Review: ‘Plastic Man the Complete Collection’
There are many reasons why Plastic Man has endured as a comic character starting with the imaginativeness of Jack Cole’s stories. He was the first elastic hero. The first hero who started life as a criminal only to reform when he inherited his powers. He was also one of the few truly amusing animated series from the 1970s.
[[[The Plastic Man Comedy/Adventure Show ]]]snuck in at the end of the decade, lasting two seasons from 1979-1981, and was a fun offering from Ruby-Spears. The 35 solo Plastic Man adventures have been collected by Warner Home Video in a four disc set, now available.
While Plastic Man: The Complete Collection
is the title, it’s not entirely accurate since the Comedy/Adventure Show featured segments dedicated to Baby Plas, Plastic Family, Might Many & Yukk, Fangface and Fangpuss, and Rickety Rocket and none are collected here.
The series, which benefitted from the writing talents of comics veterans Mark Evanier, Steve Gerber, Roy Thomas, and Norman Maurer among others, was playful in a way most other Saturday morning fare was not. The show arrived at a time when networks were overly concerned with cartoon violence and how viewers may try and imitate the antics seen on screen. As a result, their other recent offerings of Saturday morning cartoons from the 1960s and 1970s contained a ridiculous warning that they were not suitable for children. Tellingly, this collection does not include that warning.

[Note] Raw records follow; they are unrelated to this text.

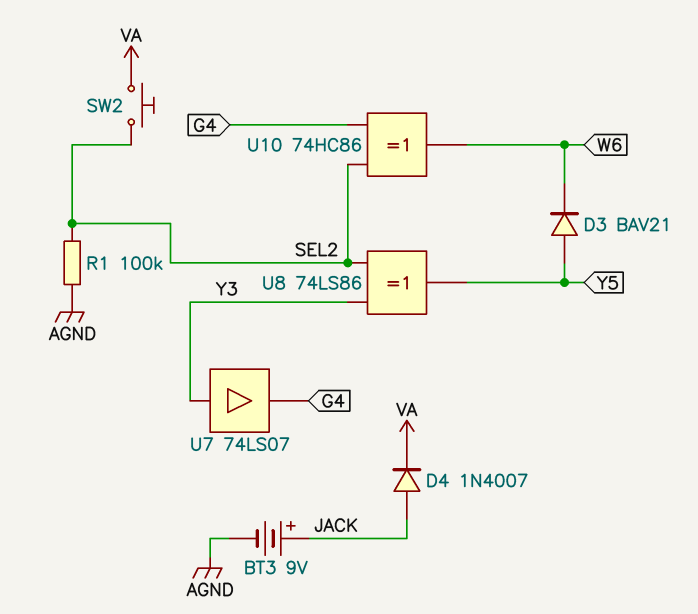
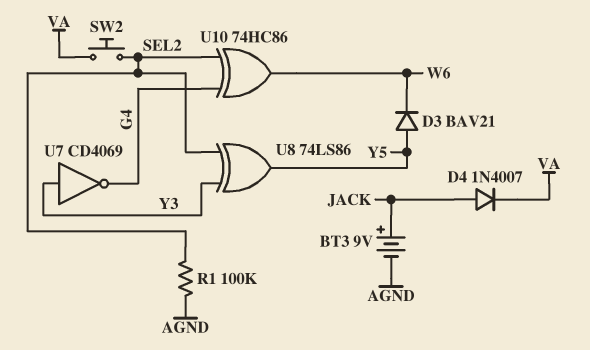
U7: buffer 74LS07 (in Y3, out G4) -> NOT CD4069 (in Y3, out G4)

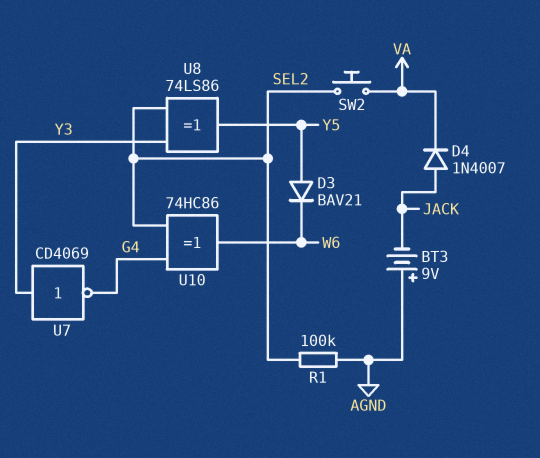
BT3: 9V (plus JACK, minus AGND) -> 9V (plus AGND, minus JACK)

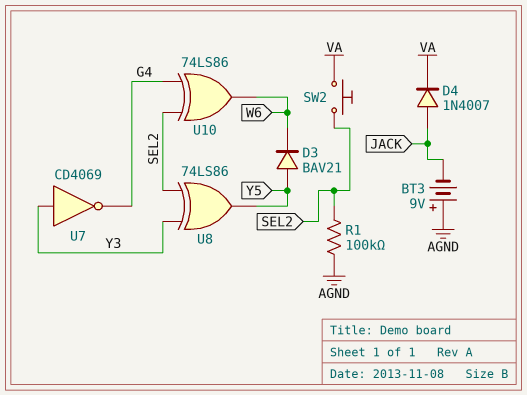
U10: XOR 74HC86 (in G4, in SEL2, out W6) -> XOR 74LS86 (in G4, in SEL2, out W6)

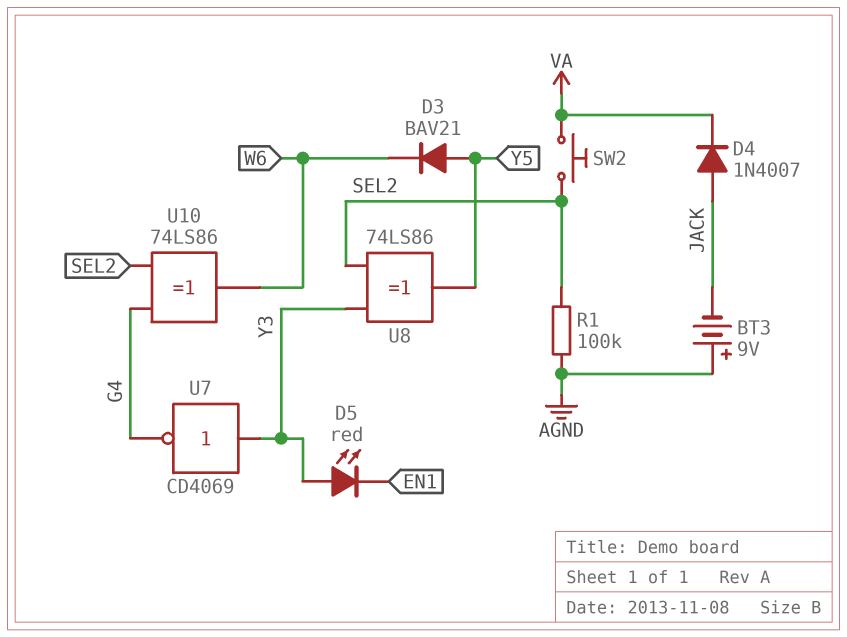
D5: none -> LED red (A Y3, K EN1)

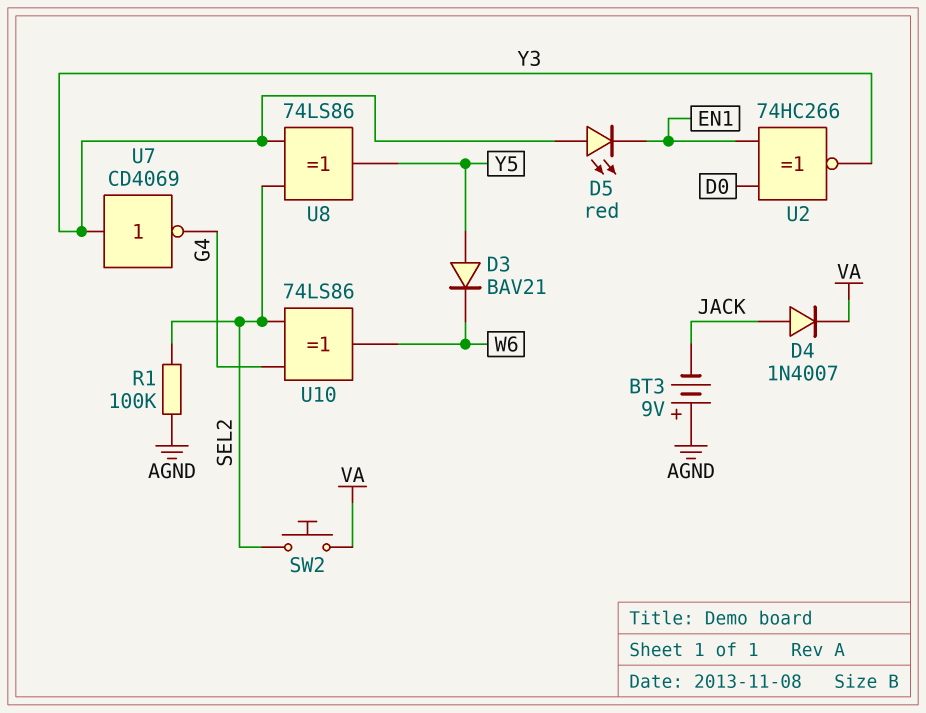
U2: none -> XNOR 74HC266 (in D0, in EN1, out Y3)

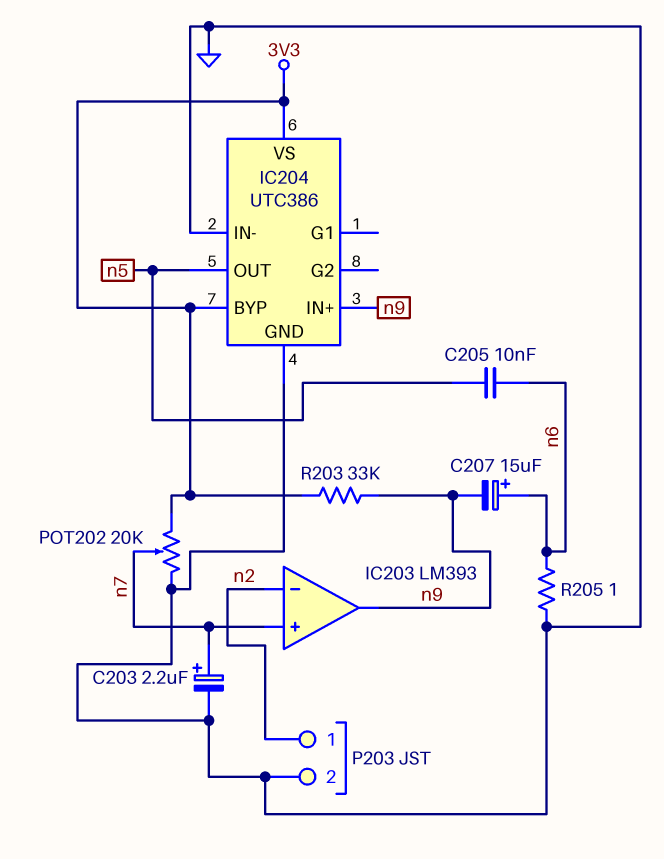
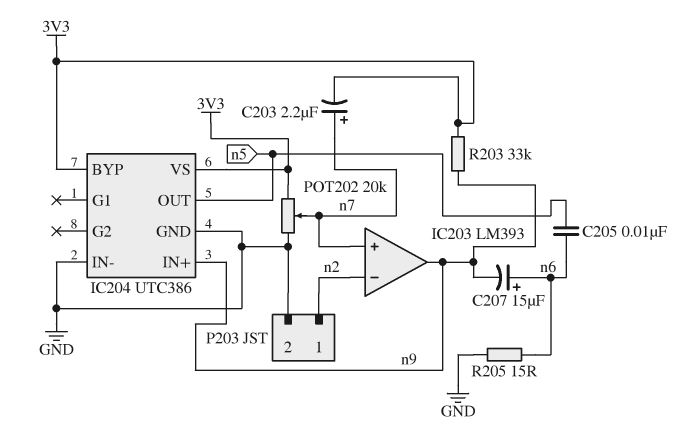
C203: 2.2uF (plus n7, minus GND) -> 2.2uF (plus n7, minus 3V3)
R205: 1 (GND, n6) -> 15 (GND, n6)

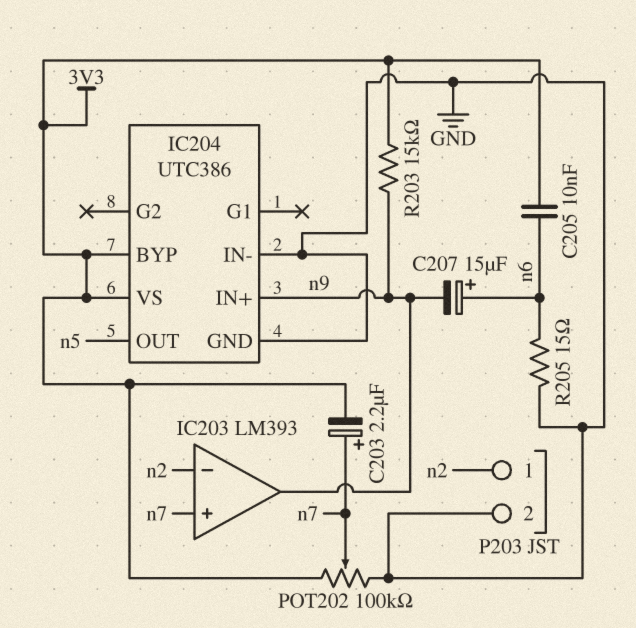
C205: 10nF (n5, n6) -> 10nF (3V3, n6)
POT202: 20k (3V3, GND, wiper n7) -> 100k (3V3, GND, wiper n7)
R203: 33k (3V3, n9) -> 15k (3V3, n9)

While the animation team wanted to emulate Cole’s manic style, ABC insisted on a fresh approach which unfortunately left Plas saddled with the fawning girlfriend Penny (who subsequently married him and mothered Baby Plas) and Hula-Hula, the comedic sidekick in the Woozy Winks role. The rotund Hawaiian was given Lou Costello’s character and vocal characteristics which softened his buffoonery. They globe-trotted from case to case aboard their jet, directed by their Chief, an attractive older woman who barely tolerated her ductile detective.
Each exploit pitted the trio against dastardly villains, most of whom desired wealth and power although a few had motivations that smacked of social relevance such as the Weed in the very first episode. The foes are nicely varied and interestingly, Toyman arrives for repeat appearances which is odd considering they never fought in the comics. In fact, only two foes from Plas’ comic books are used: Dr. Dome, introduced in the short-lived 1960s series, and Carrot Man, who debuted during his more creatively satisfying series from the mid-1970s.
Like Cole’s original stories, Plas reshapes himself into a variety of objects to go undercover and viewers see him since he retains his red and yellow costumed appearance. He never takes things too seriously and has some good quips to keep things light.
The episodes are supplemented with two special features. The first is a 14 minute mini-documentary on the character’s history and appeal. In addition to the usual talking heads of Jerry Beck and Mark Evanier, ComicMix’s own Alan Kistler contributes many cogent thoughts. The other extra is the unaired 10 minute pilot produced for the Cartoon Network in 1996 by a new generation of animators, including DC veteran Stephen DeStefano. It’s a very different look but equally amusing tale and one wonders why it was not picked up.
If this is the Plastic Man you grew up watching, then this is the DVD set you’ve been waiting for. If you’re unfamiliar with the character, I strongly recommend the DC Archives volumes reprinting the Cole stories which remain inventive and fun.